February 8, 2006


US plans massive data sweep: Little-known data-collection system could troll news, blogs, even e-mails. Will it go too far? (Mark Clayton, 2/09/06, The Christian Science Monitor)

A major part of ADVISE involves data-mining - or "dataveillance," as some call it. It means sifting through data to look for patterns. If a supermarket finds that customers who buy cider also tend to buy fresh-baked bread, it might group the two together. To prevent fraud, credit-card issuers use data-mining to look for patterns of suspicious activity.

What sets ADVISE apart is its scope. It would collect a vast array of corporate and public online information - from financial records to CNN news stories - and cross-reference it against US intelligence and law-enforcement records. The system would then store it as "entities" - linked data about people, places, things, organizations, and events, according to a report summarizing a 2004 DHS conference in Alexandria, Va. The storage requirements alone are huge - enough to retain information about 1 quadrillion entities, the report estimated. If each entity were a penny, they would collectively form a cube a half-mile high - roughly double the height of the Empire State Building.

Note they can't compare it to the height of the WTC?

Posted by Orrin Judd at February 8, 2006 6:06 PM

indeed; why not compare it to the combined height of the twin towers.

Posted by: toe at February 8, 2006 6:37 PM

This is what happens when legal buzz-words are allowed to take over rules of law.
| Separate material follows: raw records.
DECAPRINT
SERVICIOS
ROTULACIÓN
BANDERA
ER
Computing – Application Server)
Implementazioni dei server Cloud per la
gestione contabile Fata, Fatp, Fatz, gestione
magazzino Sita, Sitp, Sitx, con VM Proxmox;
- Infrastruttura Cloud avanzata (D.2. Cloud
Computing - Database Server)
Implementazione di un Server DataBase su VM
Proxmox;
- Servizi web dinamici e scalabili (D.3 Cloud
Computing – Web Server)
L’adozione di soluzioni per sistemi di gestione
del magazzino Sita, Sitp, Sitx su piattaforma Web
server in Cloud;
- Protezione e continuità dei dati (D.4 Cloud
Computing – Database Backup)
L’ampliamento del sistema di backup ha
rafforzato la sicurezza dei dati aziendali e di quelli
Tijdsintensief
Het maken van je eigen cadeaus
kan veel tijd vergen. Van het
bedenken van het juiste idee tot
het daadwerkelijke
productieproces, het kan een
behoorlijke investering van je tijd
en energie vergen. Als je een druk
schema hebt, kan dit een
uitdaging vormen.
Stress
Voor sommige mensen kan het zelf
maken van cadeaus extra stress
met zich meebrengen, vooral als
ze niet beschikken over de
We have seen the monstrosities which arise when the slogan, "wall of separation of church and state," is allowed to displace the First Amendment. Likewise, the Fourth Amendment buzz-words, "reasonable expectation of privacy," displace in the minds of the half-learned the protection against unreasonable searches and seizures.

Over and over, the notion is floated that this public record or that public discourse should be deemed private just because someone did not expect it to be examined.
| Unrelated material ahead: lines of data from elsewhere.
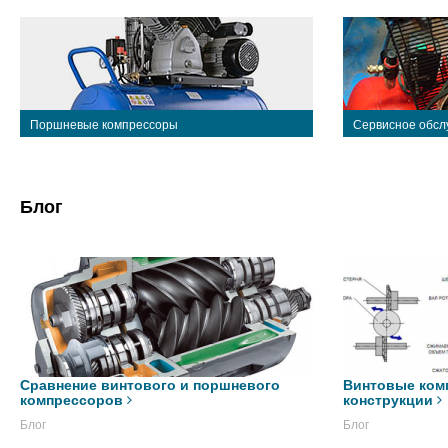
Поршневые компрессоры
Сервисное обсл
Блог
Сравнение винтового и поршневого
Винтовые ком
компрессоров
конструкции
Блог
Блог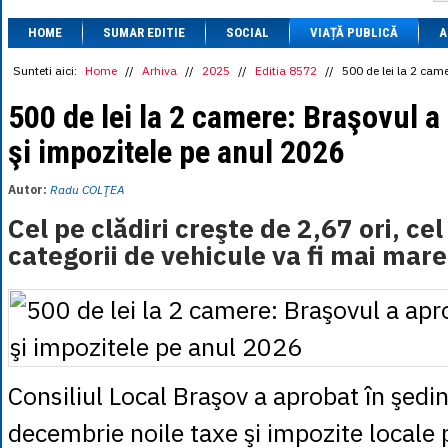
1 BRL
= 0.7714 
HOME
SUMAR EDITIE
SOCIAL
VIAȚĂ PUBLICĂ
1 CAD
= 3.1559 
A
1 CHF
= 5.2813 
1 CNY
= 0.6015 
Sunteti aici:
Home
//
Arhiva
//
2025
//
Editia 8572
//
500 de lei la 2 cam
1 CZK
= 0.1993 
1 DKK
= 0.6668 
500 de lei la 2 camere: Braşovul a
1 EGP
= 0.0860 
şi impozitele pe anul 2026
1 HUF
= 1.2223 
1 INR
= 0.0513 
1 JPY
= 3.0556 
Autor:
Radu COLŢEA
1 KRW
= 0.3047 
1 MDL
= 0.2538 
Cel pe clădiri creşte de 2,67 ori, ce
1 MXN
= 0.2227 
categorii de vehicule va fi mai ma
1 NOK
= 0.4191 
1 NZD
= 2.6097 
1 PLN
= 1.1646 
1 RSD
= 0.0425 
1 RUB
= 0.0530 
1 SEK
= 0.4526 
1 TRY
= 0.1141 
1 UAH
= 0.1048 
Consiliul Local Braşov a aprobat în şedi
1 XDR
= 5.9383 
1 ZAR
= 0.2318 
decembrie noile taxe şi impozite locale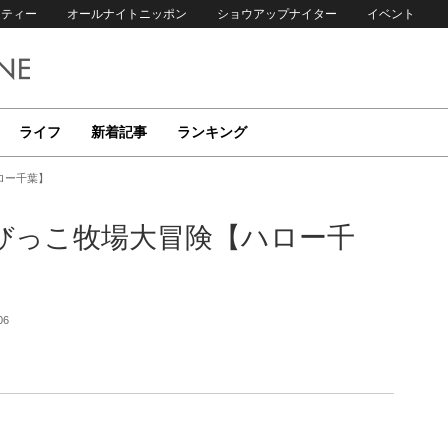
リティー
オールナイトニッポン
ショウアップナイター
イベント
ライフ
新着記事
ランキング
ロー千葉】
びっこ牧場大冒険【ハロー千
06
Private is private, and public is public. Public does not become private because one doubted the diligence of the public to whom it had been laid open.

Quickly now, that technology facilitates the examination of public information may affect one's expectation of privacy, but what is affected is only a buzz-word once used by a judge to announce a holding, not a right.

Posted by: Lou Gots at February 8, 2006 7:43 PM

Companies have been doing this for decades. In 1991 I worked for a subcontractor on a project for American Express where they used a CM-5 supercomputer to correlate purchase patterns for merchants.

All data mining does is find statistical patterns. For example, DM can determine that men who purchase diapers also purchase beer. So to increase beer sales the DM analyst would recommend to the convenience store manager to move the Budweiser nearer the Pampers.

What DM does not do is find a needle in a haystack. It does not pop up a picture of Johnny Jihadi that says "He's gonna blow up the Lincoln Center". All DM does is find new correlations, stuff like "people who do X tend to do Y also".

Posted by: Gideon at February 8, 2006 7:54 PM

And that, Gideon, allows them to focus on behavior, actions, and not other characteristics which gave profiling a bad name. Provides that reasonable suspicion based upon articulable facts.

Posted by: Mikey at February 9, 2006 8:26 AM